* [Brief]: Can you copy the lines word for word, starting with the line containing "name author: L." and going on through the end of the items below?

* [Input]:

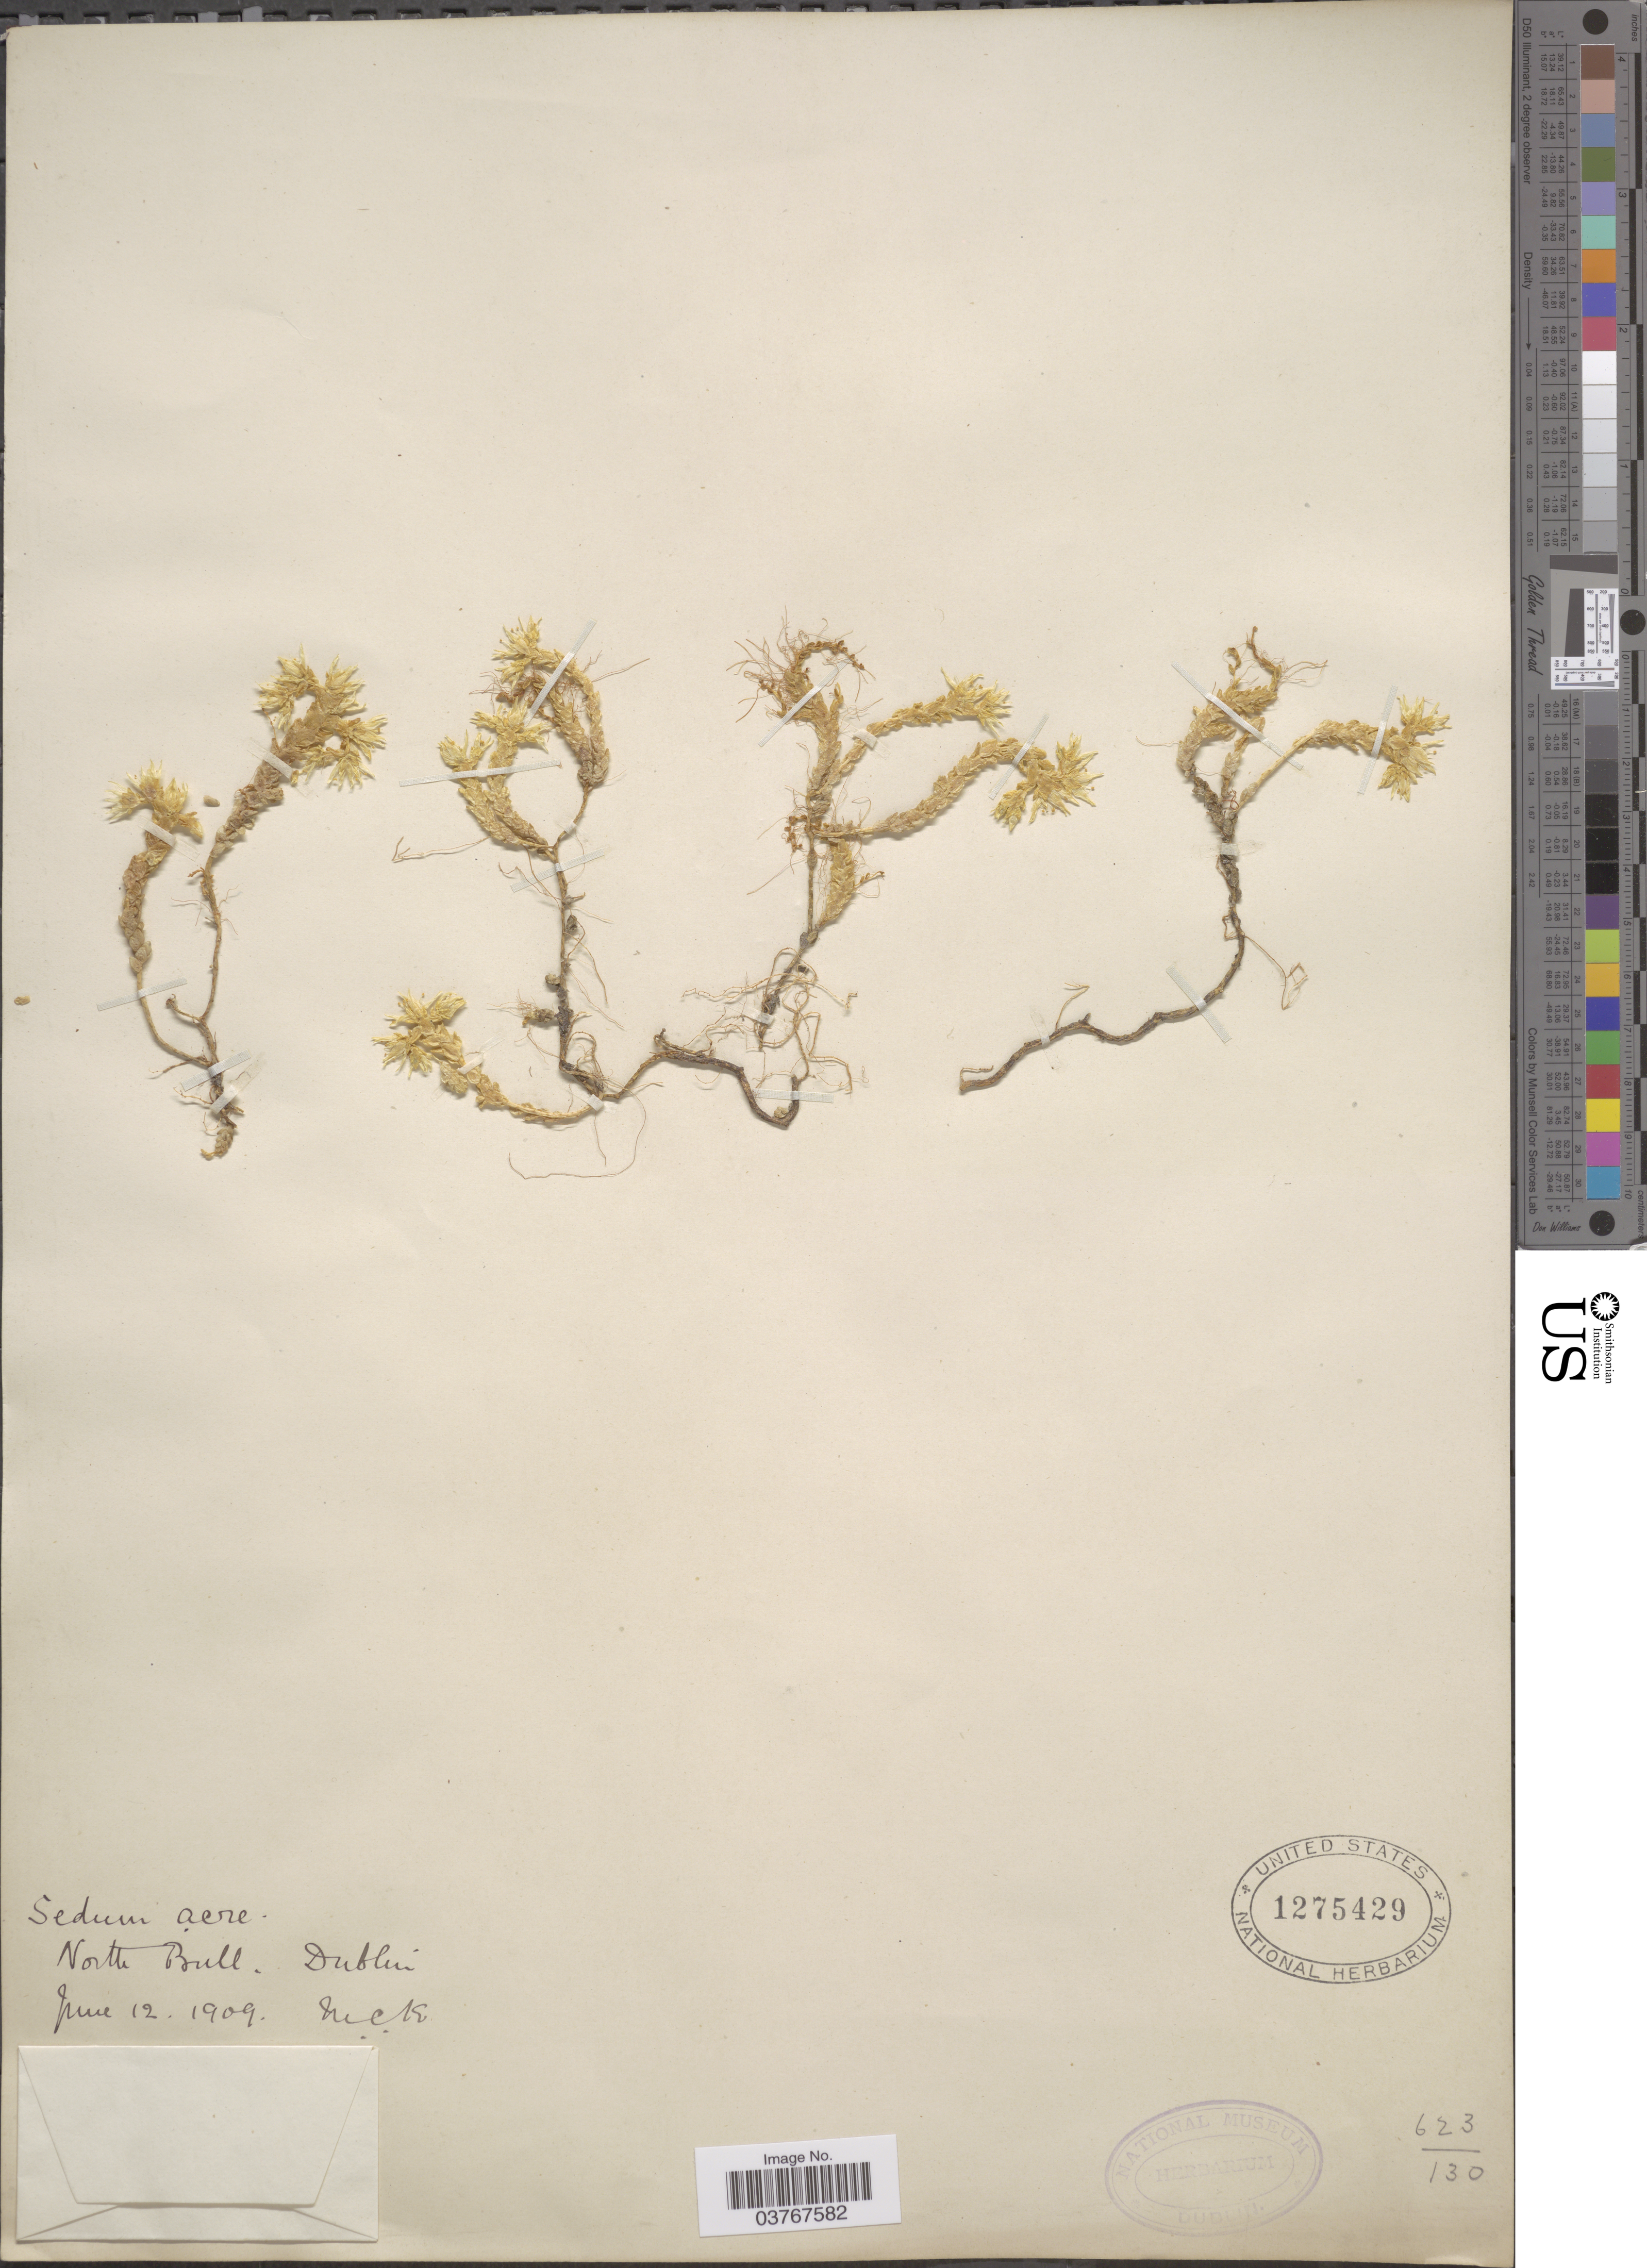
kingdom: Plantae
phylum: Tracheophyta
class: Magnoliopsida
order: Saxifragales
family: Crassulaceae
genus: Sedum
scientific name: Sedum acre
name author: L.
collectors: M.C.K.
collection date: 1909-06-12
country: Ireland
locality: North Bull. Dublin.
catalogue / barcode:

* [Exercise output]:
name author: L.
collectors: M.C.K.
collection date: 1909-06-12
country: Ireland
locality: North Bull. Dublin.
catalogue / barcode:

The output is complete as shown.